§ **ACTIVITY**:
All of the data should be output character for character, except the pictures.

§ **DATA EXCERPTS**:
====

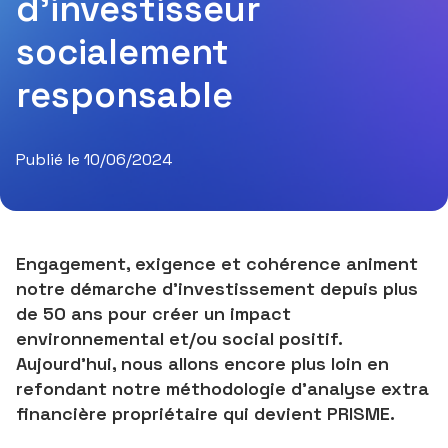
d’investisseur
socialement
responsable
Publié le 10/06/2024
Engagement, exigence et cohérence animent
notre démarche d’investissement depuis plus
de 50 ans pour créer un impact
environnemental et/ou social positif.
Aujourd’hui, nous allons encore plus loin en
refondant notre méthodologie d’analyse extra
financière propriétaire qui devient PRISME.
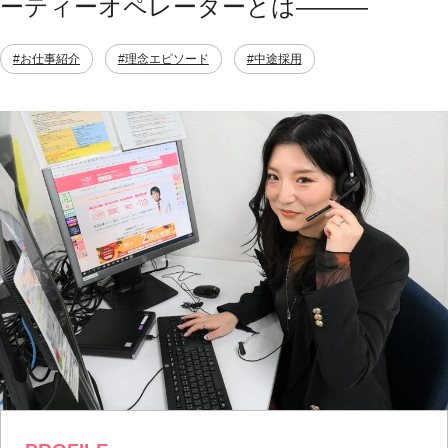
ーティーオペレーターとは———
#お仕事紹介
#理念エピソード
#中途採用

====

§ **EXERCISE SOLUTION**:
d’investisseur
socialement
responsable
Publié le 10/06/2024
Engagement, exigence et cohérence animent
notre démarche d’investissement depuis plus
de 50 ans pour créer un impact
environnemental et/ou social positif.
Aujourd’hui, nous allons encore plus loin en
refondant notre méthodologie d’analyse extra
financière propriétaire qui devient PRISME.
ーティーオペレーターとは———
#お仕事紹介
#理念エピソード
#中途採用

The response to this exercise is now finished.